Ask HN: Corporate workforce IT Tech skills for future - beegtone
Hello,
I&#x27;m a middle technical manager at a largh-ish private agribusiness conglomerate.  Not a tech company, but of course we use a lot of tech.  My area is platform, i.e. Windows, Linux, middleware,  and cloud.  Out of our 3K+ servers, probably 90% are currently Windows,but that&#x27;s somewhat by choice (we could probably run 50&#x2F;50 with some effort over time).  My observation, based on recent hiring experience, is that the highly technical and stoic Windows workforce may giving way to a highly energetic and creative Linux workforce.  My question: would it be wise to force that ratio closer to 50&#x2F;50 in order to better position for the future workforce?  Disclosure: we have a few top-talent Linux admins that could take on a <i>lot</i> more servers.  Thanks for your answers.
======
matt_s
I've seen corporate IT environments with memory and CPU utilization highly
under utilized. People tend to order a lot more compute power than they need
because of the bureaucracy involved with getting it from another department
and getting it setup. Where I was before it took at least 6 weeks to get a VM,
months if you had any decent sized disk requirements.

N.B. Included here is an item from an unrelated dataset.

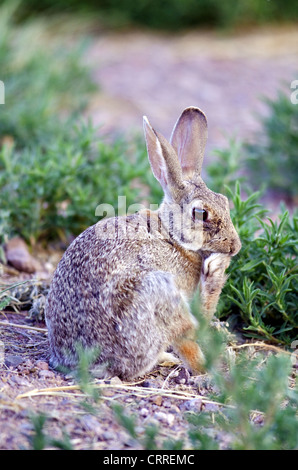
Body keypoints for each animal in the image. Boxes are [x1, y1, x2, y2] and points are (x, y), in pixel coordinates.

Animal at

Do a proof of concept with your top talent Linux admins to see if there are
apps they can reasonably fit into containers running Linux. You may find that
the server footprint to actually run things is much smaller. Start with
something easy they would recommend to put on Linux w/o development time.

There are probably cyclical applications in the environment that go under
heavy load at certain times but then are mostly idle other times of the year
(e.g. financial apps at quarter/year end). Prime candidates for this type of
thing. If you can get some container orchestration framework running, it will
make scaling apps up/down easier.

Through a POC you may find a business case that will save the company some
money, or you may find it is a wash. Right now you're at a point where you
don't know if there is an opportunity there. Worst case is your top talent
Linux admins get to have a fun project to work on.

------
scarface74
Why change a working systems just to keep up with the cool kids? Windows isn't
going anywhere. What's the business case?

From a development standpoint, you could host any new development on Linux but
the "energetic and creative Linux workforce" who prefer developing on Linux
are using languages and frameworks that work on almost any operating system.

I've been developing on Windows for 20 years and until recently I saw no
reason to stop. What changed my perspective is cloud hosting. Every project
that I either develop myself or that I'm responsible for have resources
attached to it and the cost of choosing Windows over Linux is easy to discern
just by running a report. The Windows Tax has now become part of OpEx for the
development department instead of capex that's someone else expenses.

I still think Windows is easier to manage (and cheaper to find sys admins for)
but almost everything I would have used a Windows Server for is a managed
service now.